• _EXTRAIT À LIRE_

........

Invitée en septembre 2018 à remettre un avis sur une proposition de résolution parlementaire pour améliorer la lutte contre les incivilités et les infractions environnementales, IEW a eu l’occasion de présenter, une nouvelle fois, son analyse sur la législation relative aux infractions environnementales en Wallonie. De manière synthétique : une législation wallonne de qualité avec, après plus de 10 ans d’application sur le terrain, certains mécanismes instaurés en 2008 qui ont fait leur preuve : transaction, amendes administratives, suivi des infractions par les services du fonctionnaire sanctionnateur notamment. Cela étant, selon IEW, certaines modifications législatives sont souhaitables :

  • Augmenter le montant des amendes administratives afin d’assurer le caractère dissuasif de celles-ci ;
  • Dépénaliser les « petites » infractions afin de désengorger les parquets ;
  • Elargir les moyens d’investigation et de sanction attribués au fonctionnaire sanctionnateur ;
  • Optimiser le caractère efficient de certaines sanctions notamment en matière d’infractions à la législation en matière de déchets ;
  • Instaurer de nouveaux types de sanctions dont le caractère dissuasif serait plus important que la seule amende administrative.

Même si la Fédération n’a pas été sollicitée pour remettre un avis sur le projet de décret soumis au Parlement, plusieurs recommandations d’IEW figurent dans le décret adopté.

Au rayon des nouveautés, une stratégie…

Parmi les nouveaux outils, la mise en place d’une stratégie wallonne de politique répressive environnementale qui doit être adoptée au plus tard douze mois après la prestation de serment du Gouvernement (D.142 §.2). Cela étant, de notre lecture du décret, ce dernier ne prévoit aucun levier d’action si d’aventure la stratégie n’est pas adoptée dans les douze mois de la prestation de serment du Gouvernement.

Cette stratégie est un outil intéressant et pertinent même s’il conviendra d’éviter qu’il s’agisse d’une « coquille vide » se bornant à de simples déclarations de principe et dont le contenu serait difficilement évaluable. Sa mise en œuvre concrète sur le terrain sera tout aussi, voire encore plus, importante.

Certaines pierres d’achoppement n’ont pas franchi le cap du Parlement

Parmi les modifications figurant dans le projet de décret déposé au Parlement, certaines posaient question de manière plus fondamentale. Notamment la reconnaissance d’un statut légal en faveur des « ambassadeurs de la propreté » ou encore la possibilité de proposer au contrevenant des prestations citoyennes dont l’encadrement pouvait notamment être assuré par les associations environnementales. L’emploi de l’imparfait est à présent de mise dès lors que les modifications en question ont fait l’objet d’amendements.

  • Les ambassadeurs de la propreté (D.155 du projet de décret)

........

• _DONNÉES À EXAMINER_

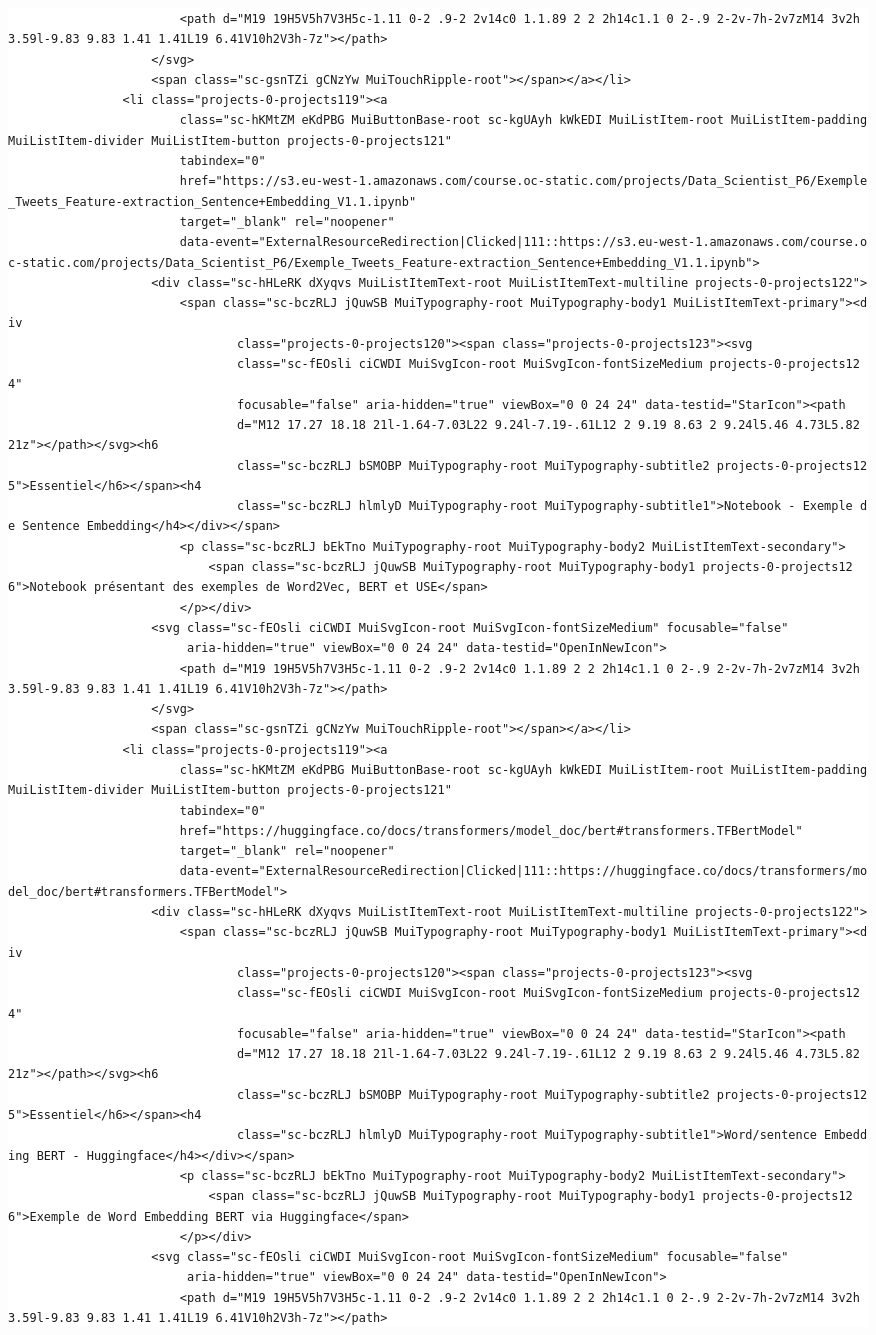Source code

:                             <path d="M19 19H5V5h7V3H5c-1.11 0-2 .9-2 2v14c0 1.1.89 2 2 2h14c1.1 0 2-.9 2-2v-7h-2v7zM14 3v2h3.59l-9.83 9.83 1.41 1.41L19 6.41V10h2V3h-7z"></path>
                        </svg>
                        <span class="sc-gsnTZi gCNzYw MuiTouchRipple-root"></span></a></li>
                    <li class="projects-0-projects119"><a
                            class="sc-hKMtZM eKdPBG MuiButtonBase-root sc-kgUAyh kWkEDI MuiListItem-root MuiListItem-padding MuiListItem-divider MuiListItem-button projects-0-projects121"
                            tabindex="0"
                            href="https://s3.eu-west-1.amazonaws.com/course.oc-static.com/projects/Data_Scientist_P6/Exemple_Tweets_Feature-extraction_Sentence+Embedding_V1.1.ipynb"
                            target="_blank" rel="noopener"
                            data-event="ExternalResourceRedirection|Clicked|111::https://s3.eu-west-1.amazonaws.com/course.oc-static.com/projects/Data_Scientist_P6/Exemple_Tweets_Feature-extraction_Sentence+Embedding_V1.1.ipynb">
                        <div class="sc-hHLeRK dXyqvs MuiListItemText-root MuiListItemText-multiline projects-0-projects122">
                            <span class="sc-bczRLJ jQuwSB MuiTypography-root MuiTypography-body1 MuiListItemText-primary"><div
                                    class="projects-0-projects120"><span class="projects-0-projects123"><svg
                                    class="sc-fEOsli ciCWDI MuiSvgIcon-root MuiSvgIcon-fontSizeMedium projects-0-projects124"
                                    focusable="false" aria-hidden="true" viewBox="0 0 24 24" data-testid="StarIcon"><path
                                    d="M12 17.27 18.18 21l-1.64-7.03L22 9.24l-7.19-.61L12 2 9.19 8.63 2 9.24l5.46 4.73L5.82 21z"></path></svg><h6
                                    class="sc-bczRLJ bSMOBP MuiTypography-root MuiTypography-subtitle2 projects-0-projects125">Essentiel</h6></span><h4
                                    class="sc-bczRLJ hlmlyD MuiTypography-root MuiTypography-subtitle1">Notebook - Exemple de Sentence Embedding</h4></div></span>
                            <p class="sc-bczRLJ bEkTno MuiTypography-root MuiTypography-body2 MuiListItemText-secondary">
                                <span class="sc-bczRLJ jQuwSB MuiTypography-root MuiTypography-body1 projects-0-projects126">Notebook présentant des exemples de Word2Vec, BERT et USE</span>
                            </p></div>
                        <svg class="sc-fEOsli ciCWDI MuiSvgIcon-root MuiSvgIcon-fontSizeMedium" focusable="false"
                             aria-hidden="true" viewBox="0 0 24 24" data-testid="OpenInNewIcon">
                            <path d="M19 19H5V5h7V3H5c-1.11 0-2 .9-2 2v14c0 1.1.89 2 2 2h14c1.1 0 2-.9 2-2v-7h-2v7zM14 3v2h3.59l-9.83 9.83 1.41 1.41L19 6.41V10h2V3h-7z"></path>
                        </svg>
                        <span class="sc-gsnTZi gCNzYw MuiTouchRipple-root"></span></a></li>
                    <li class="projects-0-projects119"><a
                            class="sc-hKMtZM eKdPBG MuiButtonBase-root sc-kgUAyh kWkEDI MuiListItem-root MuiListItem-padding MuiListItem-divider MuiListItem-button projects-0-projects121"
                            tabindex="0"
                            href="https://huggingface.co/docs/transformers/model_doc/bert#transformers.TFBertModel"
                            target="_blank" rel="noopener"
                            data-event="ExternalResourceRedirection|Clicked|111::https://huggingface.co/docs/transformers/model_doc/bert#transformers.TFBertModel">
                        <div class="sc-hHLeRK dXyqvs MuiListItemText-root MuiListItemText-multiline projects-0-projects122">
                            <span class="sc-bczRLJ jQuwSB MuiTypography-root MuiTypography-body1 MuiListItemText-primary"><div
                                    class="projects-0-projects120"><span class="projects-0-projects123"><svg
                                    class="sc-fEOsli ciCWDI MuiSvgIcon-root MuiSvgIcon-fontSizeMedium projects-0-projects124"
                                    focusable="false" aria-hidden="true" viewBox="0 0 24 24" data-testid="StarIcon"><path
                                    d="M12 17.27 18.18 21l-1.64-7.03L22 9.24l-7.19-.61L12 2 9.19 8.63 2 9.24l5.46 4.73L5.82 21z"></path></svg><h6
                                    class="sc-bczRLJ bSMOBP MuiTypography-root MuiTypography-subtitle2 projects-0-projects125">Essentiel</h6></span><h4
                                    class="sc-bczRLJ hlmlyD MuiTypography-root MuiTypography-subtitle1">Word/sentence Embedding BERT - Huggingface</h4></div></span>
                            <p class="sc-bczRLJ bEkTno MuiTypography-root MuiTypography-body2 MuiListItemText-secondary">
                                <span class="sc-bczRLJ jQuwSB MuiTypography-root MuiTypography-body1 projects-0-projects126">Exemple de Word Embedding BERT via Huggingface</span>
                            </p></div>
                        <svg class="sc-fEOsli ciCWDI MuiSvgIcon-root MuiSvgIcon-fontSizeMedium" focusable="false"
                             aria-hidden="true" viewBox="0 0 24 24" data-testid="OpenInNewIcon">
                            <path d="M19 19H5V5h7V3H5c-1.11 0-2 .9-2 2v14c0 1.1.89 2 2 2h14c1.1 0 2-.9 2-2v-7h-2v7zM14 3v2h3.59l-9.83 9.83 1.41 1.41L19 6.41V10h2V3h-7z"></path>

........

• _TÂCHES À RÉALISER_
a) Dans l'extrait sur les infractions environnementales en Wallonie, relevez toutes les modifications législatives qu'IEW juge souhaitables.
b) Poursuivez le texte sur la répression des infractions environnementales en Wallonie à partir de l'endroit où il s'arrête.

• _LISTE DES RÉPONSES_
a)
- Augmenter le montant des amendes administratives afin d'assurer leur caractère dissuasif.
- Dépénaliser les « petites » infractions afin de désengorger les parquets.
- Élargir les moyens d'investigation et de sanction attribués au fonctionnaire sanctionnateur.
- Optimiser le caractère efficient de certaines sanctions, notamment en matière de déchets.
- Instaurer de nouveaux types de sanctions plus dissuasives que la seule amende administrative.

b)
Ils étaient présentés par le projet de décret comme « assistant des agents constatateurs ». En vertu de l’exposé des motifs du projet de décret, leur mission consistait à « (…) procéder principalement à des actions de prévention et de sensibilisation auprès de la population. Ainsi, les missions de cet ambassadeur sont exclusivement des missions de prévention et de sensibilisation contre la délinquance et les incivilités environnementales. En aucun cas, l’ambassadeur ne pourra établir une constatation d’une infraction. Par ailleurs, le champ d’application de la mission sera limité dès lors que cette mission ne concerne que les infractions exclusivement sanctionnées par voie administrative, c’est-à-dire celles figurant sur une liste à établir par le Gouvernement comme infractions déclassées (…) »[1].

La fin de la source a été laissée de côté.